Embrace iteration over perfection. The panel also emphasized a truth most of us know but (at least I) often ignore: nothing gets put out perfectly the first time. Companies need frameworks built for continuous learning. Rigid, one-time approval processes may not keep up with technological changes. Opt for governance frameworks that anticipate change - processes that allow for rapid iteration while maintaining appropriate oversight. This means building feedback loops into compliance architecture from day one, rather than reactively bolting them on after problems emerge. 

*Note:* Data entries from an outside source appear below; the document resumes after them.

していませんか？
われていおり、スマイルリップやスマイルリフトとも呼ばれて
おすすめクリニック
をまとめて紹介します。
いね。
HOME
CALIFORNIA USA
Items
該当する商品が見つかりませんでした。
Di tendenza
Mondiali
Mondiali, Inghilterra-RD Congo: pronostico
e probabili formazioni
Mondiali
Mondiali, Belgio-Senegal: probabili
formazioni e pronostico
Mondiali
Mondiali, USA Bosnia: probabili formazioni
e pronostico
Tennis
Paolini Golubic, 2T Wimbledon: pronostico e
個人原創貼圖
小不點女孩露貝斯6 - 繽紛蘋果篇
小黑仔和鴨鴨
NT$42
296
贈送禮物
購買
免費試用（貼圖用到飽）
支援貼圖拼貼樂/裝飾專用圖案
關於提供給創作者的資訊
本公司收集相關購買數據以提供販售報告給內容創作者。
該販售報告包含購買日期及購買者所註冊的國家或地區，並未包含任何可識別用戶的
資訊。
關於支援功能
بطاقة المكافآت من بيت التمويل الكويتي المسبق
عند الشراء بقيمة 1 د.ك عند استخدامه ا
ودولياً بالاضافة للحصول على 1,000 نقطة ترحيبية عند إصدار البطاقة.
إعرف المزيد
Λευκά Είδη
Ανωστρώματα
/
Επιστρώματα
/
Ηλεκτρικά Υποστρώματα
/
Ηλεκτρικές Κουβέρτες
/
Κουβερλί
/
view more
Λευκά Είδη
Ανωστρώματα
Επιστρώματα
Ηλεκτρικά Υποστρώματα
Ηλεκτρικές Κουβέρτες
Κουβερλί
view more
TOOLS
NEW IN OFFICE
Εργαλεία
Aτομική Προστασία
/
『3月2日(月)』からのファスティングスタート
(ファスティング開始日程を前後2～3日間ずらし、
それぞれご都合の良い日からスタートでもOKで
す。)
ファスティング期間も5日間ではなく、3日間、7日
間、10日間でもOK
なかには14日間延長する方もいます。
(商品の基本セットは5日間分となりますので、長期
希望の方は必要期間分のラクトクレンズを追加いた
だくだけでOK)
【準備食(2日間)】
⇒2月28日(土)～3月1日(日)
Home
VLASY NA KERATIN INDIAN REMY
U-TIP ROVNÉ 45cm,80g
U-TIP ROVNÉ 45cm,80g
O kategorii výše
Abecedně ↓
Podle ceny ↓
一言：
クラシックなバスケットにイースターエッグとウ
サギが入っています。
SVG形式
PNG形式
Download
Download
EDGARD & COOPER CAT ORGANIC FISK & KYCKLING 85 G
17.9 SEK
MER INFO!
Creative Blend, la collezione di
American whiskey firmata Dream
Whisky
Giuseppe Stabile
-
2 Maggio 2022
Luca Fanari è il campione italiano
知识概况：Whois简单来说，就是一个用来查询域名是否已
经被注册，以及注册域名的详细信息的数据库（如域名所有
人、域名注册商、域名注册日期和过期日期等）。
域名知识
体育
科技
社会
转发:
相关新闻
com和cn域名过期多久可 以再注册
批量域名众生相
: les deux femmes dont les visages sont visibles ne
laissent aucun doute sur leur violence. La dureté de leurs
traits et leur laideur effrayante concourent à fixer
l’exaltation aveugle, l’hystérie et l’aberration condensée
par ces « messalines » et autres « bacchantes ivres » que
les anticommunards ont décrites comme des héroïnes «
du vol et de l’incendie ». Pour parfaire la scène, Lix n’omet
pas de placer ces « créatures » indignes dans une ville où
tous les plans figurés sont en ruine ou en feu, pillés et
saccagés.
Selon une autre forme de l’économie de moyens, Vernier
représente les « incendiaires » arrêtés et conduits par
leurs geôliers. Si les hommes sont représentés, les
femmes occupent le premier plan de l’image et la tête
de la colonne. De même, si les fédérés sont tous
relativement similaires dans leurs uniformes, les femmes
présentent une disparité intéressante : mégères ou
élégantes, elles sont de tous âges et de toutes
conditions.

The irreplaceable role of human judgment. Despite advances in automation, the panel raised the importance of keeping humans in the loop. Not for box-checking, but for real oversight. Human involvement serves two related functions: (1) ensuring the process is actually working as intended, and (2) confirming the product remains useful or viable. AI systems can drift, degrade, or produce unexpected outputs over time. Automated monitoring can catch some of these issues, but human judgment remains irreplaceable for the kinds of contextual assessments that determine whether a product continues to serve its intended purpose and maintain user trust. The takeaway here is that human-in-the-loop requirements should be designed thoughtfully. Generic policies that mandate human review without specifying what reviewers should be looking for, or how their findings should be escalated, provide limited value. Effective oversight requires clear protocols and genuine decision-making authority.

Pressure testing for hidden bias. Andy highlighted a powerful idea: use AI to test AI. Just as IT security teams conduct penetration testing to find vulnerabilities before attackers do, AI teams should pressure test their models, pushing them to their limits to uncover bias and identify edge cases where they fail. A proactive approach is far more preferable to discovering bias through user complaints, media coverage, or regulatory enforcement, while also demonstrating the kind of good-faith effort that can matter significantly in enforcement contexts.

Companies that embrace these principles will be better positioned to navigate an evolving regulatory landscape while earning consumer trust and standing out in an increasingly crowded market.

As AI becomes central to media and entertainment, safety and trust are non-negotiable.